Materials provided START

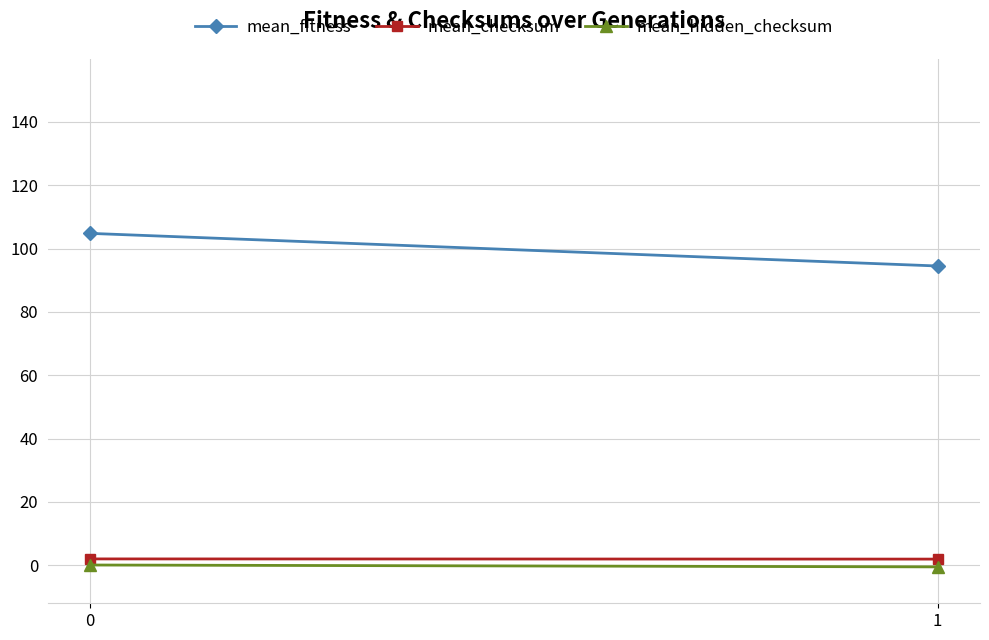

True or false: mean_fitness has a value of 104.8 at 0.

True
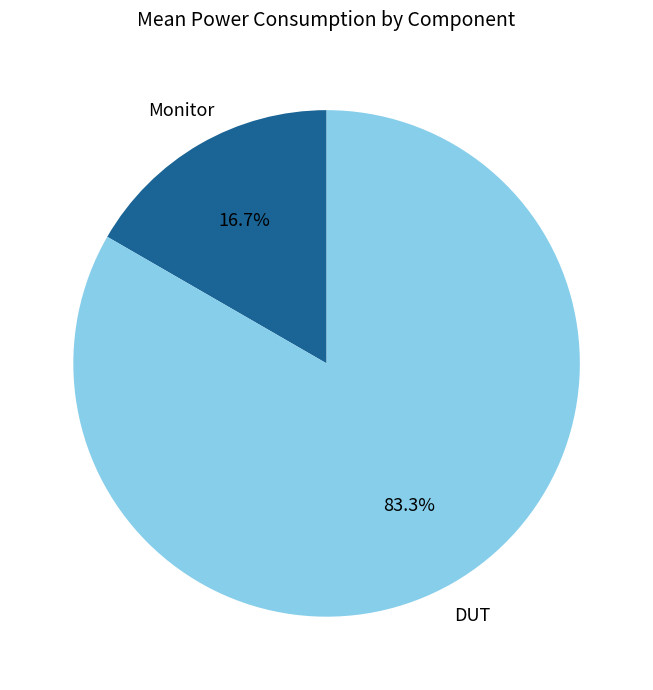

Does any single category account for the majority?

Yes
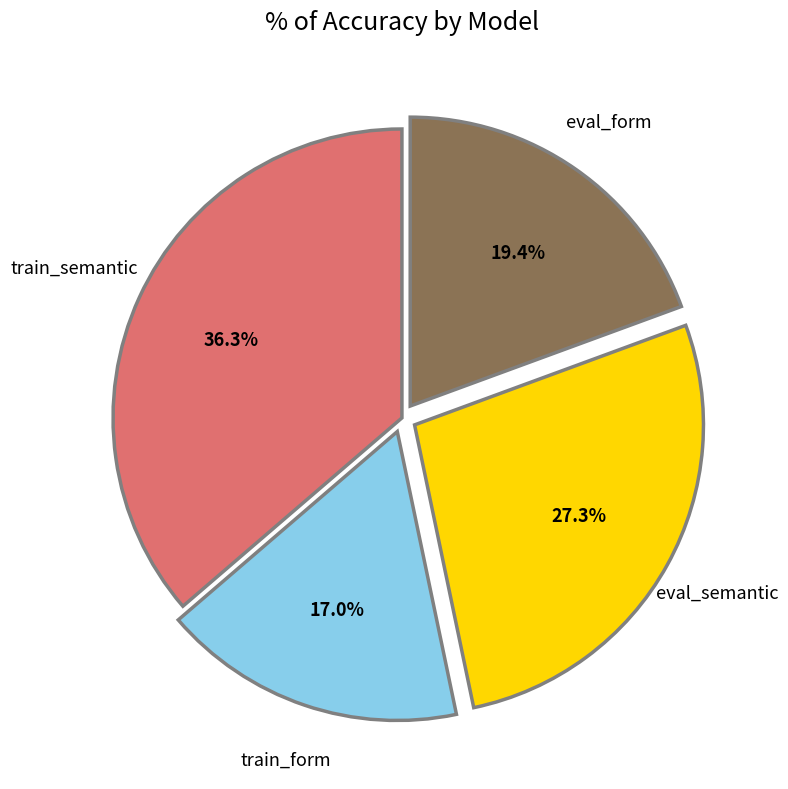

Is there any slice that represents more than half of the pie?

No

Materials provided END

**What is expected**: Render the lines above as a numbered list, omitting blank lines and leaving out the pictures.

**Your solution**:
1. True or false: mean_fitness has a value of 104.8 at 0.
2. True
3. Does any single category account for the majority?
4. Yes
5. Is there any slice that represents more than half of the pie?
6. No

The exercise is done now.